If the hardware can't provide it, the kernel shouldn't just pretend
the hardware did provide it.

> There really are no good choices here.  The one thing which Linus has
> made very clear is that hanging at boot is Not Acceptable.

And I think it's not a kernel problem but a combination of
hardware, configuration and user space problem. The kernel can of
course be improved, and I'm sure it will.

I wonder if it's useful to extend getrandom() to provide an option
where the application can indicate it doesn't care about security
and just wants some number, like what /dev/urandom provides but
then as a system call.
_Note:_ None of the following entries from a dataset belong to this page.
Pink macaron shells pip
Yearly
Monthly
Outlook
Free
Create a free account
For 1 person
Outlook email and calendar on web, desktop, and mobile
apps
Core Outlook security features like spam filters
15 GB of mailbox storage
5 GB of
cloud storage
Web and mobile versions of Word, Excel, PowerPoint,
Other options could be that you're happy
with to get data after got an estimated 64 bit of entropy.

> And given that many users are just installing some kind of userspace
> jitter entropy to square this particular circle, even though I don't
> trust a jitter entropy scheme, even if it is insecure, we're also
> using RDRAND, and ultimately I'll trust RDRAND more than I trust a
> jitter entropy scheme.  And that's where we are right now.  Linus has
> introduced a simple in-kernel jitter entropy system

I don't trust it much either. And I think we should at least try
to estimate how much entropy it actually provides on various
systems, knowing that there will probably be systems where it
provides much less than what we think it does.

I'm willing to help analyze data if people can provide a list
of TSCs that are being added. The more samples the better. I think
you want to do this on an idle system.